The suite of shows opens Oct. 27 and runs through Feb. 9, which should give visitors plenty of time to explore the progression of French art over three centuries beginning with the court of Louis XIV.

“The three parts of this show will only be seen (together) here in Denver,” explains Christoph Heinrich, the director of the Denver Art Museum and one of the curators of the shows. “The Court show is from one of the most significant collections of French art in the country (Hartford) and this collection travels. The two other shows were specifically conceived for Denver. ‘Nature’s Muse’ is the first time the private collection of Frederic Hamilton will be on view here in Denver. And ‘Drawing Room’ is a collection of Old Master drawings from private collections at the museum. They’ve never been on display together.”

Given the number of great painters in the show — even lesser known lights like Nicolas Poussin and Francois Boucher get their due—one wonders who the star of this exhibit might be.

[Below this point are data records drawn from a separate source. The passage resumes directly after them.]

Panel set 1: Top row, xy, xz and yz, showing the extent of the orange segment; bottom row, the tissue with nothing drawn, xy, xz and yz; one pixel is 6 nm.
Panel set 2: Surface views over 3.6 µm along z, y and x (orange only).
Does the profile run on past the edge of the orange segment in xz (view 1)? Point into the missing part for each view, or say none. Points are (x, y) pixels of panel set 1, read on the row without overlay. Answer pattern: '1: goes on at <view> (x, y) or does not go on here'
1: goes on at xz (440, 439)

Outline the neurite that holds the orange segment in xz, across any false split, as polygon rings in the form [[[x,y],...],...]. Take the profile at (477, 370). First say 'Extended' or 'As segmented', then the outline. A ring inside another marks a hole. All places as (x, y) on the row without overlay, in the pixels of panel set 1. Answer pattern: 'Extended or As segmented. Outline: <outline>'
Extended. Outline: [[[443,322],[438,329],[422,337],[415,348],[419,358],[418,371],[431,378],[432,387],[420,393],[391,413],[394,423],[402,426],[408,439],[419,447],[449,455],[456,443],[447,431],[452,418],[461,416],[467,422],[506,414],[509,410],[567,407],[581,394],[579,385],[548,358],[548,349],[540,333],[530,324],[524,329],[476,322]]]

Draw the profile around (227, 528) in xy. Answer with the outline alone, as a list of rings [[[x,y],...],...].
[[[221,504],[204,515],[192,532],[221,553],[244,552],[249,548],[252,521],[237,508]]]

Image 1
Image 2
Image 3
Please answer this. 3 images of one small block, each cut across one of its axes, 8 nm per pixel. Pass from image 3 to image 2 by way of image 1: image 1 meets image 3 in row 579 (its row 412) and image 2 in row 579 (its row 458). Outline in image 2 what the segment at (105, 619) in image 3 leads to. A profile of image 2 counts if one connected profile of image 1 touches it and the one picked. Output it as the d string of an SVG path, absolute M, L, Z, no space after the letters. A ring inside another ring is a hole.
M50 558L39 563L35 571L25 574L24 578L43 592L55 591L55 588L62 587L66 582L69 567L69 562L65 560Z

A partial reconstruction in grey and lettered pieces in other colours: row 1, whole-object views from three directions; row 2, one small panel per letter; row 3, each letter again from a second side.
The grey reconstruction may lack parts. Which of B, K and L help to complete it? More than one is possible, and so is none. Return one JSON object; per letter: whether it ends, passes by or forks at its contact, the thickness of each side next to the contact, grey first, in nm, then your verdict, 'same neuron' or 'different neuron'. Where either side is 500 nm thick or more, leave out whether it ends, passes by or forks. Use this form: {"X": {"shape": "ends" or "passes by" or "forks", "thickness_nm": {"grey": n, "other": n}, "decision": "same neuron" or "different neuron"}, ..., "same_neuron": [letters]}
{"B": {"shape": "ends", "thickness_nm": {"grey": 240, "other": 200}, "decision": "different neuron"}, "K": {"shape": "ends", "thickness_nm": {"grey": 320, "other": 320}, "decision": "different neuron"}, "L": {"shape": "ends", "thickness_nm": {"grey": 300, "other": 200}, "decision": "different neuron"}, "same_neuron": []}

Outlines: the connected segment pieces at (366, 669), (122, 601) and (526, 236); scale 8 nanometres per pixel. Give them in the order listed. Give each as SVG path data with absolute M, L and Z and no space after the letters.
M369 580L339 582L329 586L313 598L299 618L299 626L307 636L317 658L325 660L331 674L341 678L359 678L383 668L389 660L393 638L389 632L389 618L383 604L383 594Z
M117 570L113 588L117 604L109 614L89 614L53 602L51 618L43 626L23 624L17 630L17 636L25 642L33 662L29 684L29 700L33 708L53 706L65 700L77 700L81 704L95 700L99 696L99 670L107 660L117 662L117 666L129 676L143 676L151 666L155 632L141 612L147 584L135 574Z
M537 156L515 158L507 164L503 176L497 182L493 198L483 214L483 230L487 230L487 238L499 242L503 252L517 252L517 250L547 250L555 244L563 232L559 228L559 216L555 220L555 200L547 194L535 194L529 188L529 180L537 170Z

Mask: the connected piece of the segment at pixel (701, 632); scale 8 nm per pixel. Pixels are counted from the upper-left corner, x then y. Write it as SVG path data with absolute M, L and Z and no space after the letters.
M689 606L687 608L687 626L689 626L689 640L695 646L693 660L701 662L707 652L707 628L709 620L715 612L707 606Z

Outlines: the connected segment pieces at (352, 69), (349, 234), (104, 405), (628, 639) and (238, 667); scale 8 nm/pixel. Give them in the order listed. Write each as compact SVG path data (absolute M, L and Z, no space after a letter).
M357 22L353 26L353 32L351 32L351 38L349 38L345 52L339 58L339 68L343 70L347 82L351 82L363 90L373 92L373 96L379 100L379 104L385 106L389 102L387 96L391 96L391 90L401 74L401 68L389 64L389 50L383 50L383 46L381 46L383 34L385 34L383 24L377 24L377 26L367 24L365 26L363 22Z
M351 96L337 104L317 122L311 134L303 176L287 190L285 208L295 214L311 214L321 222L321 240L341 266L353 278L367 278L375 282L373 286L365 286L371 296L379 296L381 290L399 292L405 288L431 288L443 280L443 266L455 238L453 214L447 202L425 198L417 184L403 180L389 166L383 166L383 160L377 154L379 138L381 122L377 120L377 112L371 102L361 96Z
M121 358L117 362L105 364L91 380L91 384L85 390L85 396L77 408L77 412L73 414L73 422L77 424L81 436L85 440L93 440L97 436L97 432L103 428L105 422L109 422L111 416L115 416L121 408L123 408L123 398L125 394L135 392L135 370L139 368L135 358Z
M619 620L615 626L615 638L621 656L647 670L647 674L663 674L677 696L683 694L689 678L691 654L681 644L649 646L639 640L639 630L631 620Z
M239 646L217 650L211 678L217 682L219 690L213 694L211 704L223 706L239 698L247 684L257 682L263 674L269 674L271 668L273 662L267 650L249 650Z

“In all three shows we will have 11 works by Claude Monet, one of the most significant and beloved artists of the 19th century,” Heinrich observes. “Altogether it’s almost like a little Claude Monet retrospective. It starts with an early caricature he did as a rebellious schoolboy, and goes through some late water lily paintings. Beyond that, all the big names of French art are represented.”

As it did with the Italian Renaissance show “Cities of Splendor” in 2011, the museum is making “Passport to Paris” a sensory experience. The Colorado Symphony Orchestra will perform period French music at 1 p.m. Saturdays from Nov. 2 to Feb. 9, and the museum has borrowed period clothing and furniture from the Los Angeles County Museum of Art to provide atmosphere and context.

“(The furniture and music) are really transporting the spirit of the time,” Heinrich said. “We wanted to cover 300 years of French culture, history and taste. Of course, the art is front and center, but the show is also about the time, an incredibly dense time in French history. So it starts with the court of Louis XIV, goes through Rococo and French Revolution, and ends in the early 20th century.”